Mother’s day and this was Laura’s gift to me: She came to see me in the morning. A familiar, distant look on her face. ‘I need to talk to you,’ she said. ‘I’ve run up a bit of debt.’
‘How much?’ Husband asked.
‘Why, what have you been doing? You’re on a good salary.’ I said.
‘How much?’ Husband asked, again.
‘Couple of grand,’ she muttered.
‘A couple of grand exactly or more than that?’ I knew she was feeling her way.
‘Well, maybe three.’
‘A couple, maybe three? How much do you bloody owe?’ Husband’s fuse had been lit.
I jumped in, tried to defuse the smouldering wick. ‘If you want our help, I need your bank statement to see what you owe, and where your money is going.’
Laura shot out of the house to get the bank statement, to get away from her dad.
She had run a debt of nine thousand pounds.
I had to take a seat on the stairs to steady my shaking legs.

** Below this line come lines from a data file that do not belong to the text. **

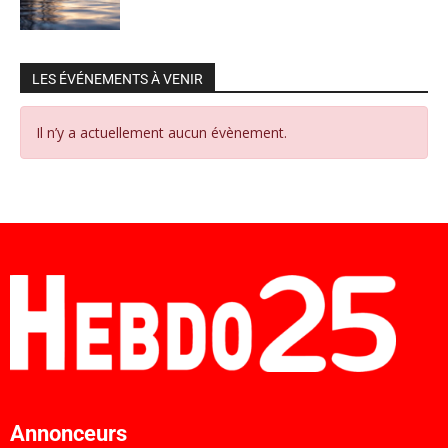
LES ÉVÉNEMENTS À VENIR
Il n’y a actuellement aucun évènement.
Annonceurs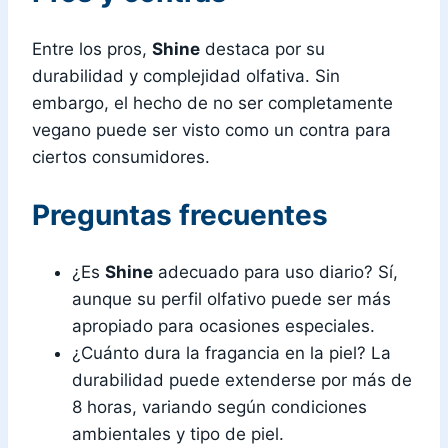
Entre los pros,
Shine
destaca por su
durabilidad y complejidad olfativa. Sin
embargo, el hecho de no ser completamente
vegano puede ser visto como un contra para
ciertos consumidores.
Preguntas frecuentes
¿Es
Shine
adecuado para uso diario? Sí,
aunque su perfil olfativo puede ser más
apropiado para ocasiones especiales.
¿Cuánto dura la fragancia en la piel? La
durabilidad puede extenderse por más de
8 horas, variando según condiciones
ambientales y tipo de piel.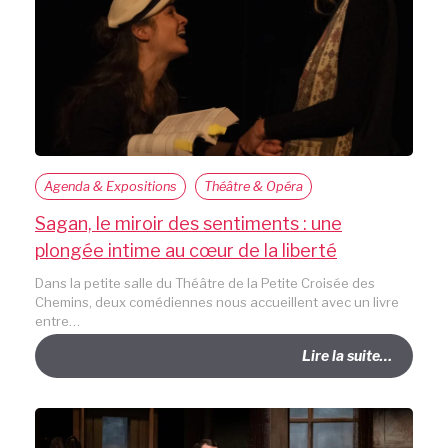
Agenda & Expositions
Théâtre & Opéra
Sagan, le miroir des sentiments : une
plongée intime au cœur de la liberté
Dans la petite salle du Théâtre de la Petite Croisée des
Chemins, deux comédiennes nous accueillent avec un livre
entre…
Lire la suite…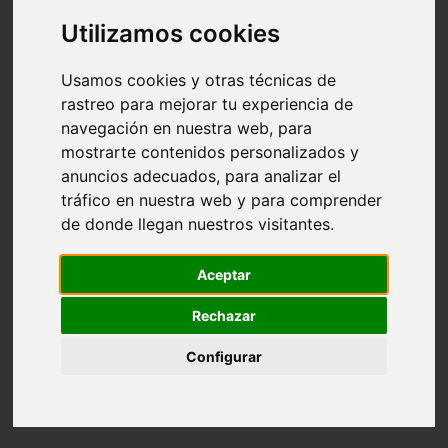
2
Utilizamos cookies
Lo que necesitas para construir barbacoas artesanales
3
Usamos cookies y otras técnicas de
Corte y soldadura
rastreo para mejorar tu experiencia de
navegación en nuestra web, para
mostrarte contenidos personalizados y
anuncios adecuados, para analizar el
tráfico en nuestra web y para comprender
de donde llegan nuestros visitantes.
Aceptar
Rechazar
Configurar
Califica esto (8 Votos)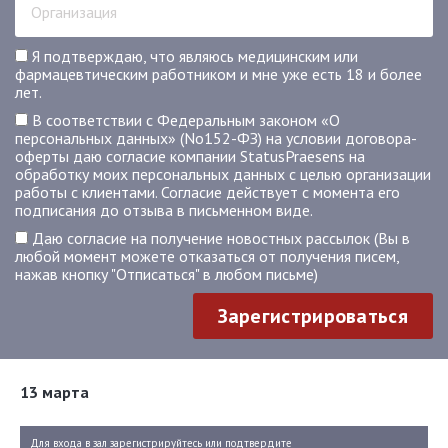
Я подтверждаю, что являюсь медицинским или
фармацевтическим работником и мне уже есть 18 и более
лет.
В соответствии с Федеральным законом «О
персональных данных» (No152-ФЗ) на условии договора-
оферты даю согласие компании StatusPraesens на
обработку моих персональных данных с целью организации
работы с клиентами. Согласие действует с момента его
подписания до отзыва в письменном виде.
Даю согласие на получение новостных рассылок (Вы в
любой момент можете отказаться от получения писем,
нажав кнопку "Отписаться" в любом письме)
Зарегистрироваться
13 марта
Для входа в зал зарегистрируйтесь или подтвердите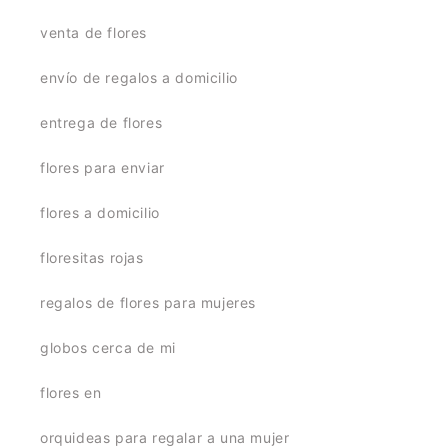
venta de flores
envío de regalos a domicilio
entrega de flores
flores para enviar
flores a domicilio
floresitas rojas
regalos de flores para mujeres
globos cerca de mi
flores en
orquideas para regalar a una mujer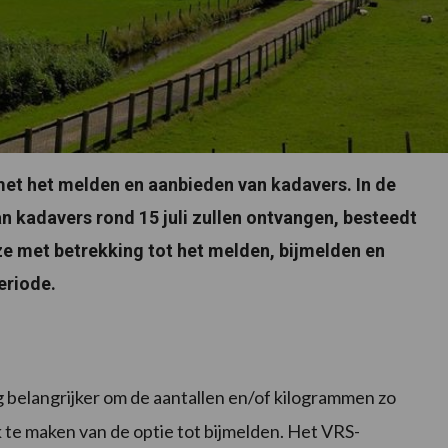
et het melden en aanbieden van kadavers. In de
n kadavers rond 15 juli zullen ontvangen, besteedt
e met betrekking tot het melden, bijmelden en
eriode.
g belangrijker om de aantallen en/of kilogrammen zo
 te maken van de optie tot bijmelden. Het VRS-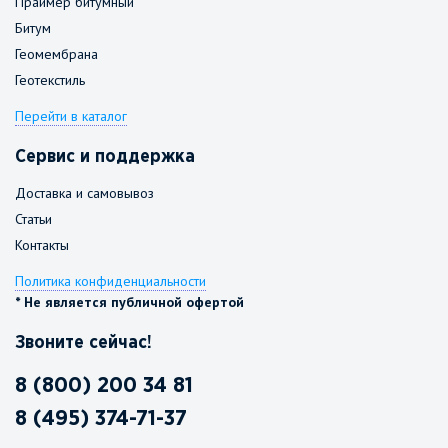
Праймер битумный
Битум
Геомембрана
Геотекстиль
Перейти в каталог
Сервис и поддержка
Доставка и самовывоз
Статьи
Контакты
Политика конфиденциальности
* Не является публичной офертой
Звоните сейчас!
8 (800) 200 34 81
8 (495) 374-71-37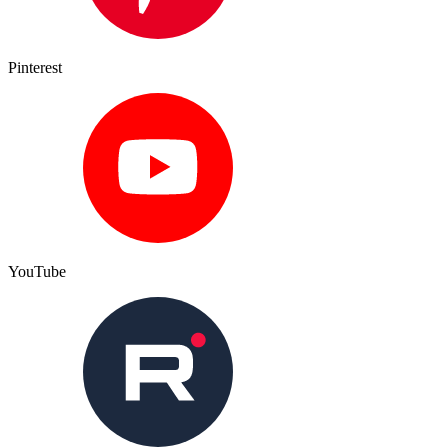
Pinterest
YouTube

Husband ranted and raved. But he calmed down, he always did. Laura knew that.
Husband and I paid the debt with conditions attached: She lost the right to part ownership of her property, her rent would increase to account for that, she trade the fancy car for a modest one to reduce monthly payments.
Laura and I visited the bank manager to put a stop to this ludicrous overdraft.
She accepted all terms — she had no choice.